From: "Len Bullard" <cbullard@------.--->
To: "'Gavin Thomas Nicol'" <gtn@----.--->, "'XML List Developers'" <xml-dev@-----.---.--->
Date: 3/2/2007 3:58:00 PM
From: Gavin Thomas Nicol [mailto:gtn@r...] 

>One side of that was that people found DTD's to be useful only at  
>certain points in the process... during the production process a  
>document is not always/seldom 'valid'. Market forces made them  
>optional ;-)

Experience did.  True.  Even prior to IADS when working with the Context
system at GE on the US Navy CASS program, I learned that we had to turn off
validation until BigBindTime which for that system was bitmap production.

1. Syntax valid (aka, well-formed):  no typing mistakes given a spell
checker.

2. Logically valid:  my code has no bugs.

3. System valid:  your code and my code have no bugs.

4. Requirements valid:  the user sees no bugs.

But we all knew that.

>I think that there were actually few, if any 'true' SGML parsers. The  
>reality was that a significant number of SGML *subset* parsers  
>existing that shared a fairly common set of features.

Mostly true.  The concepts of 'Unicorn-goodness' etc. were just coming along
when the web burst.  OTOH, the cost of parsers was mostly a burden a few
years prior to the web.  By the time HTML was being noticed, it wasn't an
issue.  It has to be remembered that when ISO 8879 was released,
incompatibilities in computer systems passing files around were much worse
than the time that the desktops made the web-as-we-think-we-remember-it
possible.  SGML was a feature-ridden mostly because to guarantee that list
above, a lot more checking of agreement was needed.

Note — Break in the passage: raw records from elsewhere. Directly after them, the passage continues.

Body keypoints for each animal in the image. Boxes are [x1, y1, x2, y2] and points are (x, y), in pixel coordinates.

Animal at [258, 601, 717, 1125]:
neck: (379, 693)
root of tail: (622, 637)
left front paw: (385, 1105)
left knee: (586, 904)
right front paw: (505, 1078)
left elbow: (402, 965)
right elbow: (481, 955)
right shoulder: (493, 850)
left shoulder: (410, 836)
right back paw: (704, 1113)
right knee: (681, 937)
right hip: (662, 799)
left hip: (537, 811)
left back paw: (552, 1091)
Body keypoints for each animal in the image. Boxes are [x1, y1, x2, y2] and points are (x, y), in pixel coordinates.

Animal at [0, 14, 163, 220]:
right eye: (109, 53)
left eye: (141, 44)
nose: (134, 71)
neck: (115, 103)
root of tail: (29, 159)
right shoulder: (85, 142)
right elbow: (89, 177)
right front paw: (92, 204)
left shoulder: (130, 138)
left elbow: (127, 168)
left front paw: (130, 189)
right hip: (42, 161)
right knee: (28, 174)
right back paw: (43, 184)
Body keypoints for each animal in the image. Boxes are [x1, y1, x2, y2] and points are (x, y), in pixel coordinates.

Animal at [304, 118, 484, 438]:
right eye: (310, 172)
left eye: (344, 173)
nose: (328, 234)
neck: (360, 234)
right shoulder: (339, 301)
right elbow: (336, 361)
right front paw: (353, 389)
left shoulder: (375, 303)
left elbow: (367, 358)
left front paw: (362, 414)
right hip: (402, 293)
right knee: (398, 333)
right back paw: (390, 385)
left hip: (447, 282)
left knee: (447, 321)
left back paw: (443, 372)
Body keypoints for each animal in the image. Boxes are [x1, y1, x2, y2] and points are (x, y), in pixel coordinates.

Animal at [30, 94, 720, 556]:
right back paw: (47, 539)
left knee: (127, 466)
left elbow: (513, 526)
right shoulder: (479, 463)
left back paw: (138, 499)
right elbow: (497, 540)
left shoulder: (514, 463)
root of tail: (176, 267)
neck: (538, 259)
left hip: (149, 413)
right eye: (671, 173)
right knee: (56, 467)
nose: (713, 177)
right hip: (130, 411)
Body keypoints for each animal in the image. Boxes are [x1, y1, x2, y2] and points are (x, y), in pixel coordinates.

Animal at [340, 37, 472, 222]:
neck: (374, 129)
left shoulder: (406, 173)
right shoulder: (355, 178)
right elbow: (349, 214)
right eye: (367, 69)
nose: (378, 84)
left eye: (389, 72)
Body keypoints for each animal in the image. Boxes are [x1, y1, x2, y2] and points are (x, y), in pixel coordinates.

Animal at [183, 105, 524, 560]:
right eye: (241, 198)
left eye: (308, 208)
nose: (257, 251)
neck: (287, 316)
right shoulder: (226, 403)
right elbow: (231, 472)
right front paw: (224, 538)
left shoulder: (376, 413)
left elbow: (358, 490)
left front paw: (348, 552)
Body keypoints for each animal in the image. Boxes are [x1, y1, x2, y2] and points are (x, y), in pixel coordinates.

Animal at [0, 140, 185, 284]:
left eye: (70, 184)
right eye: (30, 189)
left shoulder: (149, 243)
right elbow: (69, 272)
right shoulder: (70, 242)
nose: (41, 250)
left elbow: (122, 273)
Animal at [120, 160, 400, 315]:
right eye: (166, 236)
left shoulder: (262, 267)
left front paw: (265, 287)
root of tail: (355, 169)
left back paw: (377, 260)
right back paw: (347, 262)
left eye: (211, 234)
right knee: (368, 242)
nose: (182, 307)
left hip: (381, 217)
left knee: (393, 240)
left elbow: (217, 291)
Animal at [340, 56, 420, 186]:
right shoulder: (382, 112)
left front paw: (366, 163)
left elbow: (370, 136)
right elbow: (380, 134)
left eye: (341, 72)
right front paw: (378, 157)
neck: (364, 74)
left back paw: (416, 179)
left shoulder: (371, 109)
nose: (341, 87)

>Very true, though it is useful to see everyone's perspectives on the  
>battle for supremacy.

No disagreement on that.  But there is a lot about that speech that reminds
me of the officers who sat in the Pentagon in the 1950s planning future
aircraft and claiming that since we would never again fight a conventional
war, we'd never need guns on jets, just rockets to take down bombers.  They
kept defending that decision well into the 1960s while the guys on the
ground crews were trying to install guns in the field to take down MIGs that
had them.

Dogfighting never goes out of style.  So it is with items 1 through 4 above.
We just keep shifting the places in the process where the guns are mounted.